Pau había llegado ese mismo día y había alguien en sus establos en mitad de la noche. ¿Pura coincidencia? No. ¿A qué estaba jugando? ¿Qué estaría buscando? Pedro inspiró despacio. Todos los documentos importantes estaban cerrados bajo llave en el despacho de la casa. Y era muy probable que ella lo supiera. Lo que quería decir que… Lo que quería decir que Pau estaba husmeando entre los caballos. Sabotaje, manipulación… Lo que fuera iba a terminar bien pronto. Se deslizó sigilosamente dentro y caminó en la oscuridad. El sonido provenía de un establo en el ala derecha. Contuvo la respiración. De nuevo un paso y después el sonido de los cascos de un caballo. Era el establo de Pretty. La única yegua que Pau había conocido. Su corazón dió un vuelco. Se cuadró y dió cuatro zancadas muy sigilosamente que lo llevaron hasta la puerta de los establos. También estaba entreabierta. La abrió un poco más y se preparó para lo que se podía encontrar. Nadie podría salir de allí sin pasar por encima de él. Una voz de mujer lo hizo detenerse.
—No es justo —escuchó bajo una respiración entrecortada—. Tú eres una princesa, Pretty. No yo.
No es justo. A Pedro se le encogió el corazón. Si Pau intentaba hacer daño a Pretty… Entró en el establo y se detuvo ante la mirada atónita que tenía frente a él. Una mirada que reflejaba sorpresa y miedo. Pau estaba acariciando las crines de la yegua. Él abrió la boca, pero no supo qué decir. Las pestañas de Pau estaban humedecidas por las lágrimas que, para horror de Pedro, estaban corriendo por sus mejillas. Tenía los labios también humedecidos, tal y como él los acababa de imaginar en su sueño, suaves y frágiles. Sus dedos estaban agarrados a las crines de Pretty, quien permanecía tranquila a su lado.
—¿Qué demonios estás haciendo?
—Yo… Yo… Estaba —trató de explicar Paula. Se sonrojó. Obviamente se sentía culpable.
—Muy elocuente —dijo él cerrando la puerta.
No se iba a marchar de allí sin obtener respuestas y estaba decidido a que aquellas lágrimas no sirvieran de excusa. Pretty era una yegua muy valiosa, y más importante que eso, era suya. No. La señorita Chaves le debía una explicación. Y rápida.
—He venido para estar sola —soltó finalmente tratando de sonar convincente.
—¿Así que estás husmeando en mitad de la noche? ¿Qué estás buscando realmente? Si estás aquí para hacerles daño a mis caballos…—dijo dando un paso desafiante—. Ningún rey te va a proteger aquí, señorita Chaves.
Pau lo miró con lo que pareció descreimiento. Mejor. Quizás así consiguiera algunas respuestas. Ella se limpió las lágrimas que le quedaban y Pedro se relajó un poco. Se sintió aliviado al no tener que enfrentarse a llantos y numeritos.
—¿Buscando? ¿Cree que estoy buscando algo?
—¿Me tomas el pelo? Has llegado hoy y la primera noche te encuentro cotilleando mi ganado cuando se suponía que debías estar durmiendo. ¿Qué se supone que tengo que pensar?
La observó fijamente y vió que tragaba saliva. Tenía la mirada puesta en el suelo. La había pillado.

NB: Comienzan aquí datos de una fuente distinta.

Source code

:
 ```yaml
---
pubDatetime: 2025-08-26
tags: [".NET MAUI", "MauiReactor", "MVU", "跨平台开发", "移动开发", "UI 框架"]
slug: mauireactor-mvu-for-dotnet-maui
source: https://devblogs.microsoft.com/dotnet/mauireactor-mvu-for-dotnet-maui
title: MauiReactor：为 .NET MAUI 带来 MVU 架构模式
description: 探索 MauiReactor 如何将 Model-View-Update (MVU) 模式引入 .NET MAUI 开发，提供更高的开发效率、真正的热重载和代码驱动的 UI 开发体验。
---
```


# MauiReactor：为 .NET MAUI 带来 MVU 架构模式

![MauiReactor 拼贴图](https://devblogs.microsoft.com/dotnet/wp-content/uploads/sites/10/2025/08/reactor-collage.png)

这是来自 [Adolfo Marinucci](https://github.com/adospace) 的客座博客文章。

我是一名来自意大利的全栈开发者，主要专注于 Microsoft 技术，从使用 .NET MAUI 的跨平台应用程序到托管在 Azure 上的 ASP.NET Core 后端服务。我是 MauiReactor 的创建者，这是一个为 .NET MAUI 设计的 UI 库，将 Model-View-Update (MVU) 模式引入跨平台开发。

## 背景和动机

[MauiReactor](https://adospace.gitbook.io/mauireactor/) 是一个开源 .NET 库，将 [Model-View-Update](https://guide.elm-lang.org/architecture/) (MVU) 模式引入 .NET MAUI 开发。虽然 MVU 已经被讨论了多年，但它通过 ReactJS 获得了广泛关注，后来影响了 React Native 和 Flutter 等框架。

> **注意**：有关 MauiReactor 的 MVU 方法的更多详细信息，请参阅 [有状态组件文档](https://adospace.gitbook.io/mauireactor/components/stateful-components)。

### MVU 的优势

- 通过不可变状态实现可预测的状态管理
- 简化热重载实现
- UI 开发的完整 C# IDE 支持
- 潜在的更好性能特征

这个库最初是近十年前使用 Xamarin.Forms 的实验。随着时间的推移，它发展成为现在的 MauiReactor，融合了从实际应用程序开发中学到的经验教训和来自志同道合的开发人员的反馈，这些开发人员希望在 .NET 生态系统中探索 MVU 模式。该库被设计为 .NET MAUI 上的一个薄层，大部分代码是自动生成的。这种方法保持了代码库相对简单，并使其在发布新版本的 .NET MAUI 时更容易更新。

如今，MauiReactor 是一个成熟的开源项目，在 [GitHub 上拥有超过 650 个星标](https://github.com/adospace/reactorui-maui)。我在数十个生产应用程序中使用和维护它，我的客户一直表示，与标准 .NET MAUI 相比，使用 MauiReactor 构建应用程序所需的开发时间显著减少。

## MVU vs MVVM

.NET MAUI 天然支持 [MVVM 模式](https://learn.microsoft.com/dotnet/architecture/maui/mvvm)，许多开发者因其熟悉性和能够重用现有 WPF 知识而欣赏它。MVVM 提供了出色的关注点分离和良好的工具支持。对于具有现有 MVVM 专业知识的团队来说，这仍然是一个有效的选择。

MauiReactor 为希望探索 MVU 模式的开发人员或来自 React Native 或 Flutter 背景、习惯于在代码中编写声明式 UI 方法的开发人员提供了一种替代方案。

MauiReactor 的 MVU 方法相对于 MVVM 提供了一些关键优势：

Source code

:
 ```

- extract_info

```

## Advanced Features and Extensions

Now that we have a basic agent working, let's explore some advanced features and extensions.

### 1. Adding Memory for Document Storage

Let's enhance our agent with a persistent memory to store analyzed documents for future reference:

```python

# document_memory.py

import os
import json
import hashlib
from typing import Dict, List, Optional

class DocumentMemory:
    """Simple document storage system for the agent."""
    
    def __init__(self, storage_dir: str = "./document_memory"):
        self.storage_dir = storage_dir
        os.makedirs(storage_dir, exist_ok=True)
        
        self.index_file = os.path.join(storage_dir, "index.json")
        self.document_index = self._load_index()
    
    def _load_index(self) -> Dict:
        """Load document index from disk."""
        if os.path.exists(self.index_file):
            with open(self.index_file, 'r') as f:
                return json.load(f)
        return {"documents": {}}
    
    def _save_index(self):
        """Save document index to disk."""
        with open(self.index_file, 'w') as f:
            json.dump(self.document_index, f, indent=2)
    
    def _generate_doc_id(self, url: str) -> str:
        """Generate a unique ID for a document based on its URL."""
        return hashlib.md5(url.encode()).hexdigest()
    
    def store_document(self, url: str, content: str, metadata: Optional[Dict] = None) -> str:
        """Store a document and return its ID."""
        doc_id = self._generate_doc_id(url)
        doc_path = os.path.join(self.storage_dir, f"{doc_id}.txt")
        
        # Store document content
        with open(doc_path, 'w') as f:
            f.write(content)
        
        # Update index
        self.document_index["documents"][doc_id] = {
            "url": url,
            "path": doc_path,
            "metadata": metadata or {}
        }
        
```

—Lo siento. Por supuesto podría pensar eso. Yo… Por favor, créame, señor Alfonso. No he venido aquí esta noche porque tenga malas intenciones.

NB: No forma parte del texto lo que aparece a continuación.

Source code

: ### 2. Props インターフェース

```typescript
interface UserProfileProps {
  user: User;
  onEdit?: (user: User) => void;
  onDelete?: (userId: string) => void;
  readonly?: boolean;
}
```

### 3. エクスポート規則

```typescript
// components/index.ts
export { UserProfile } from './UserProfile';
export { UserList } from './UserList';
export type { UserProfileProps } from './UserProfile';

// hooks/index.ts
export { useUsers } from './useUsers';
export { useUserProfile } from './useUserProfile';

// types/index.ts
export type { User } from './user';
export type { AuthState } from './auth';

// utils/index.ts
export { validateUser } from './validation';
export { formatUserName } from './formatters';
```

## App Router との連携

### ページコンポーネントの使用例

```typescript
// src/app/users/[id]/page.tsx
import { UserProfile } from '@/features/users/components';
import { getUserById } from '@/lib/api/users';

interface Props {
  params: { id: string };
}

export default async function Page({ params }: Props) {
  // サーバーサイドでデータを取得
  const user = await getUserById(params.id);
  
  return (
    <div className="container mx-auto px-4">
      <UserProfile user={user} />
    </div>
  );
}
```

—Entonces, ¿Por qué estás aquí?
Ella desvió la vista y estoicamente se concentró en el cuello de la yegua, el cual acarició.
—¿No es obvio?
—No exactamente. Aunque parece que no estás muy bien —declaró Pedro dando un paso al frente y estrechando la distancia entre ambos. Quería mirarla a los ojos, así sabría si le estaba diciendo la verdad—. Eso está claro.

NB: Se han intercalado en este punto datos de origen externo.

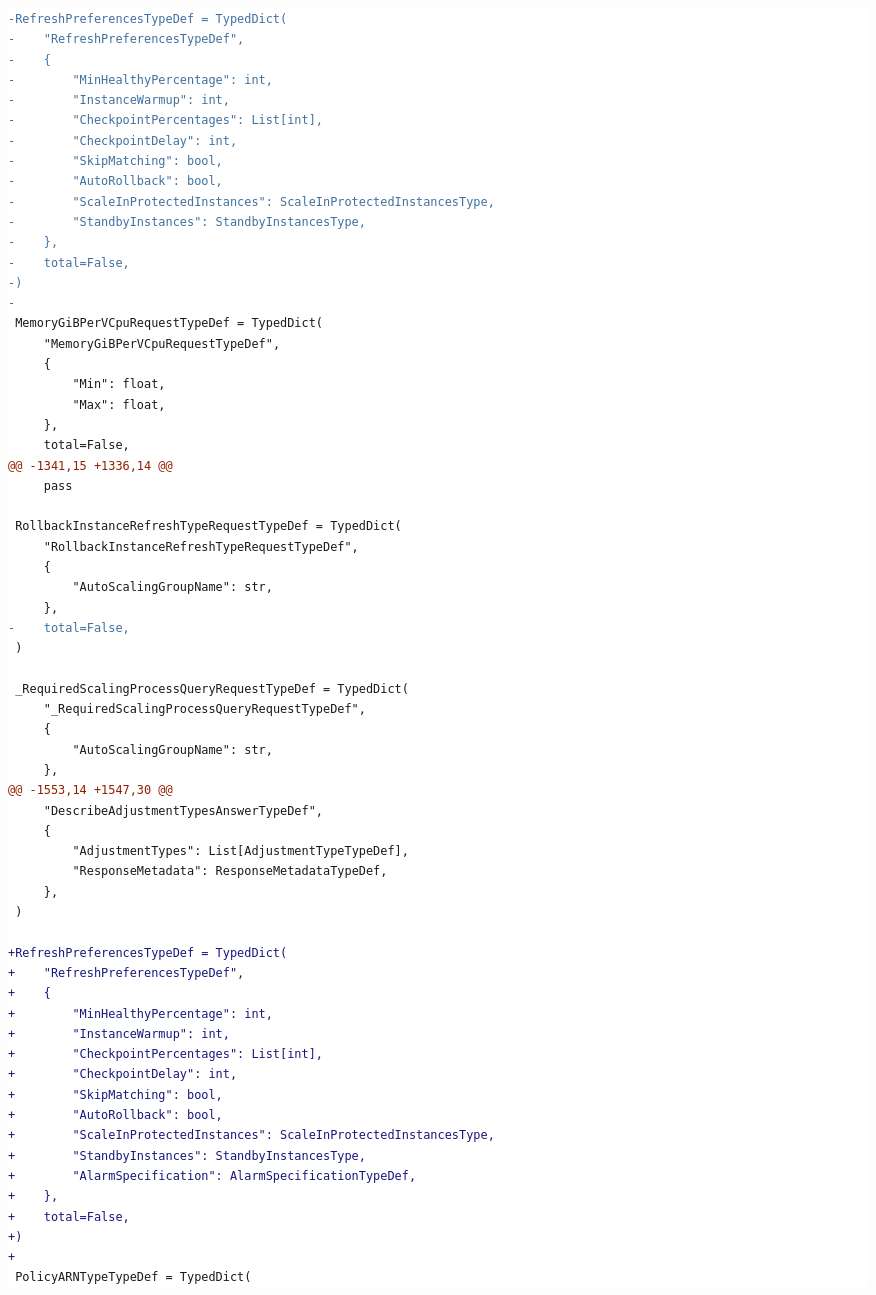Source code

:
 ```diff
-RefreshPreferencesTypeDef = TypedDict(
-    "RefreshPreferencesTypeDef",
-    {
-        "MinHealthyPercentage": int,
-        "InstanceWarmup": int,
-        "CheckpointPercentages": List[int],
-        "CheckpointDelay": int,
-        "SkipMatching": bool,
-        "AutoRollback": bool,
-        "ScaleInProtectedInstances": ScaleInProtectedInstancesType,
-        "StandbyInstances": StandbyInstancesType,
-    },
-    total=False,
-)
-
 MemoryGiBPerVCpuRequestTypeDef = TypedDict(
     "MemoryGiBPerVCpuRequestTypeDef",
     {
         "Min": float,
         "Max": float,
     },
     total=False,
@@ -1341,15 +1336,14 @@
     pass
 
 RollbackInstanceRefreshTypeRequestTypeDef = TypedDict(
     "RollbackInstanceRefreshTypeRequestTypeDef",
     {
         "AutoScalingGroupName": str,
     },
-    total=False,
 )
 
 _RequiredScalingProcessQueryRequestTypeDef = TypedDict(
     "_RequiredScalingProcessQueryRequestTypeDef",
     {
         "AutoScalingGroupName": str,
     },
@@ -1553,14 +1547,30 @@
     "DescribeAdjustmentTypesAnswerTypeDef",
     {
         "AdjustmentTypes": List[AdjustmentTypeTypeDef],
         "ResponseMetadata": ResponseMetadataTypeDef,
     },
 )
 
+RefreshPreferencesTypeDef = TypedDict(
+    "RefreshPreferencesTypeDef",
+    {
+        "MinHealthyPercentage": int,
+        "InstanceWarmup": int,
+        "CheckpointPercentages": List[int],
+        "CheckpointDelay": int,
+        "SkipMatching": bool,
+        "AutoRollback": bool,
+        "ScaleInProtectedInstances": ScaleInProtectedInstancesType,
+        "StandbyInstances": StandbyInstancesType,
+        "AlarmSpecification": AlarmSpecificationTypeDef,
+    },
+    total=False,
+)
+
 PolicyARNTypeTypeDef = TypedDict(
```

A Paula le tembló el labio inferior y se lo mordió. Pedro se metió las manos en los bolsillos.
—He venido para estar sola. Para… Llorar, ¿Vale? Mi intención no ha sido en ningún momento molestarlo.
Una extraña estaba en sus establos en mitad de la noche llorando sobre uno de sus caballos. Era un comienzo. Pedro se cruzó de brazos. Era cierto que él había sido seco con ella en algunos momentos del día. Pero ella había sido muy reservada y él la había respetado. No le había dado la impresión de que Pau fuera una mujer llorona.